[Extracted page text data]

[Start of section]

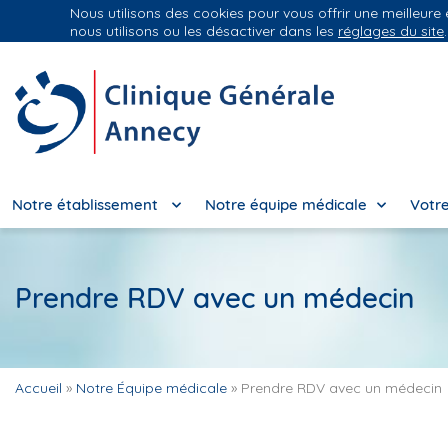
Nous utilisons des cookies pour vous offrir une meilleure
Groupe Vivalto Santé
Entre nous, la vie
nous utilisons ou les désactiver dans les
réglages du site
.
Notre établissement
Notre équipe médicale
Votre
Prendre RDV avec un médecin
Accueil
»
Notre Équipe médicale
»
Prendre RDV avec un médecin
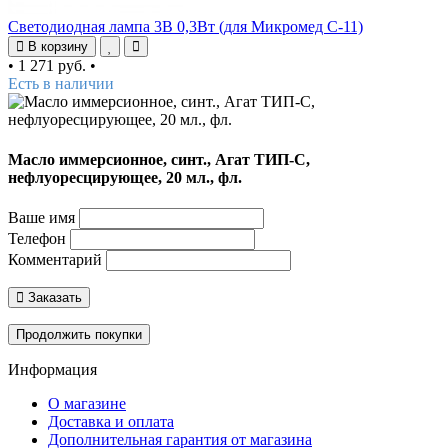
Светодиодная лампа 3В 0,3Вт (для Микромед С-11)
В корзину
•
1 271 руб.
•
Есть в наличии
Масло иммерсионное, синт., Агат ТИП-С,
нефлуоресцирующее, 20 мл., фл.
Ваше имя
Телефон
Комментарий
Заказать
Продолжить покупки
Информация
О магазине
Доставка и оплата
Дополнительная гарантия от магазина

[End of section]

### Exercise
For this exercise, transcribe the entries above exactly, without any pictures.

### Your solution
Nous utilisons des cookies pour vous offrir une meilleure
Groupe Vivalto Santé
Entre nous, la vie
nous utilisons ou les désactiver dans les
réglages du site
.
Notre établissement
Notre équipe médicale
Votre
Prendre RDV avec un médecin
Accueil
»
Notre Équipe médicale
»
Prendre RDV avec un médecin
Светодиодная лампа 3В 0,3Вт (для Микромед С-11)
В корзину
•
1 271 руб.
•
Есть в наличии
Масло иммерсионное, синт., Агат ТИП-С,
нефлуоресцирующее, 20 мл., фл.
Ваше имя
Телефон
Комментарий
Заказать
Продолжить покупки
Информация
О магазине
Доставка и оплата
Дополнительная гарантия от магазина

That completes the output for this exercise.